We Miss the Stars
Who Didn’t Text Back

Somewhere between TikTok challenges, “influencers with a soul,” and endless documentaries about “the artist’s inner journey,” we lost the very idea of a star. Not the cosmic kind — the human one.


Today’s celebrity isn’t someone unreachable. It’s someone who goes live in a bathrobe, complains about anxiety, and says they’re “just human.”

And you know what? We love them for that — but we don’t worship them anymore.


Welcome to the post-glamour era, where the cult of untouchability turned into the cult of vulnerability — and the word “icon” now sounds like nostalgia for a time when stars were larger than life instead of just “relatable.”

Once upon a time, being a star meant belonging to a different species
In the 1950s, Elvis drove teenage girls insane with one hip movement.

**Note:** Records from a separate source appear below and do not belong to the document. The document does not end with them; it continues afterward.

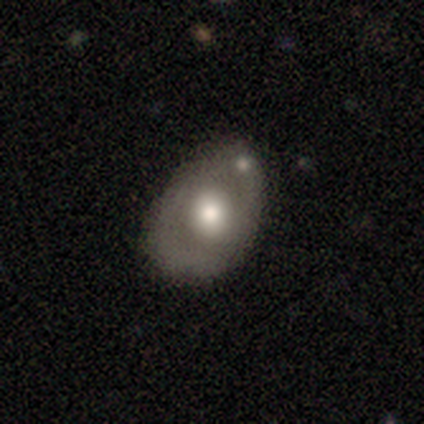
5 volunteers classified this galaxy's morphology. A smooth galaxy with no disk features (60%) that is in between round and cigar-shaped (100%). Merging: none (100%).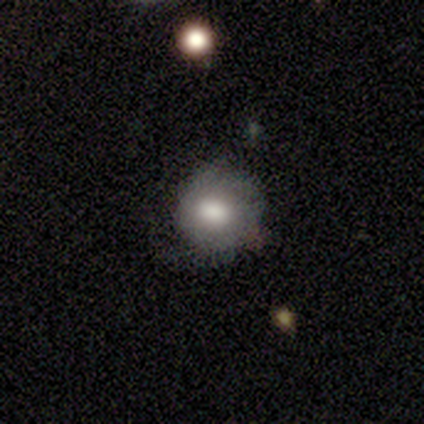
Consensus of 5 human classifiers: This is clearly a smooth galaxy (100%). How rounded: clearly round (80%). Merging: likely none (60%).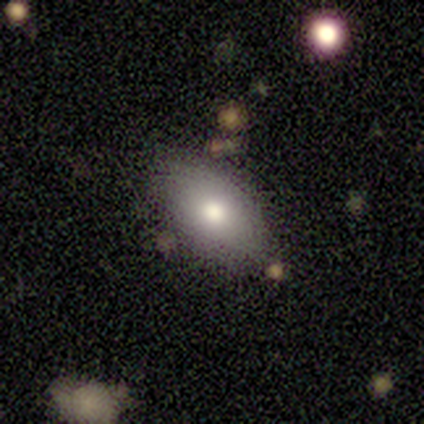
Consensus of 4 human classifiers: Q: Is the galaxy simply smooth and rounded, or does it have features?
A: smooth — 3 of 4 (75%).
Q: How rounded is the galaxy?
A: in between — 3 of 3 (100%).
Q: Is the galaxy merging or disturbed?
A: none — 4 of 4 (100%).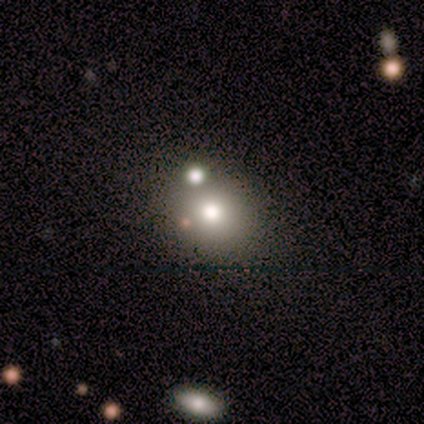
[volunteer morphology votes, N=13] A smooth galaxy with no disk features (62%) that is round (88%). Merging: none (30%, tied with merger).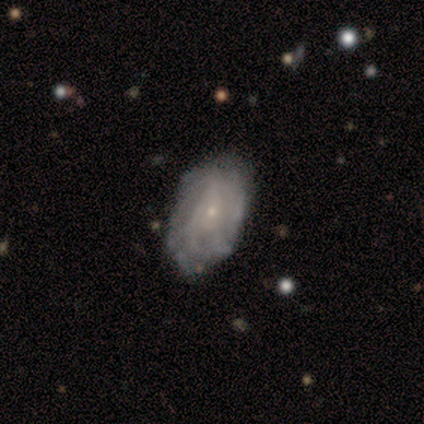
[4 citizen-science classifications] A smooth galaxy with no disk features (75%) that is in between round and cigar-shaped (100%).

Vote fractions:
- Smooth or featured? smooth: 75% / featured or disk: 25% / star or artifact: 0%
- How rounded? in between: 100% / round: 0% / cigar-shaped: 0%
- Merging? none: 75% / major disturbance: 25% / minor disturbance: 0% / merger: 0%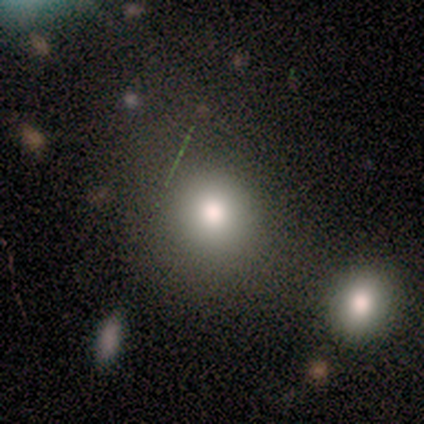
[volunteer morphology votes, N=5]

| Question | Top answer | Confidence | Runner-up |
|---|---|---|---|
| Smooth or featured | smooth | 60% | star or artifact (40%) |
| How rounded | round | 100% | — |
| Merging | none | 33% | tied: minor disturbance (33%), major disturbance (33%) |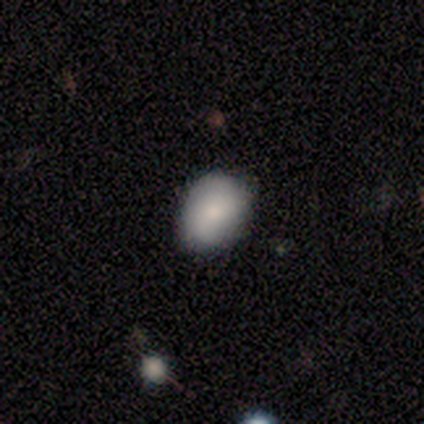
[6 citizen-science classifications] smooth 50% (tied), star or artifact 50% (tied), featured or disk 0%. Down the decision tree: how rounded — in between (67%); merging — none (100%).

In the 1980s, Michael Jackson turned concerts into religious-level rituals.

And in the 1990s, Madonna became the ultimate symbol of rebellion against morality.

Back in 1956, psychologist Donald Horton coined the term parasocial relationships — the one-sided emotional bond between an audience and a public figure. It was rare then: fans dreamed of touching their idols, knowing they never would. Distance made the cult possible.

Then the internet happened. First MySpace and YouTube, then Instagram, TikTok, and livestreams. The barrier between “us” and “them” collapsed — and so did the aura of the unreachable.

Now, if a star doesn’t reply to comments, people take it personally. We’re living through a cultural revolution: divinity replaced by engagement metrics.

Once, stars reflected our dreams. Now they reflect our anxieties.

Modern culture demands authenticity — to be “real,” “honest,” “no filters.” But the paradox is that authenticity itself has become another mask.
Psychologist Sherry Turkle wrote in Alone Together: “We create connection without intimacy.” What used to be distance is now an imitation of closeness.
Artists open their souls, cry on camera, talk about panic attacks — and it’s no longer catharsis, it’s branding.
Cultural theorist Chris Rojek, in Celebrity Culture, called it the desacralization of fame: celebrities are no longer a separate caste, just another product of the media economy. A star isn’t light anymore — it’s an algorithm.

Fans once wanted to become Madonna. Now they just want to be seen, like her. We don’t crave heroes; we crave visibility.
And here’s the catch: admiration requires humility, and the modern person doesn’t look up — they look sideways.
We don’t measure greatness anymore; we compare ourselves.

Every Story makes us both spectators and competitors. If Billie Eilish says she’s insecure, maybe I’m not doing that bad. If Lana Del Rey posts an unflattering photo, maybe I can stop trying to be perfect.
We no longer need stars as projectors of dreams — we need them as mirrors that justify our ordinariness.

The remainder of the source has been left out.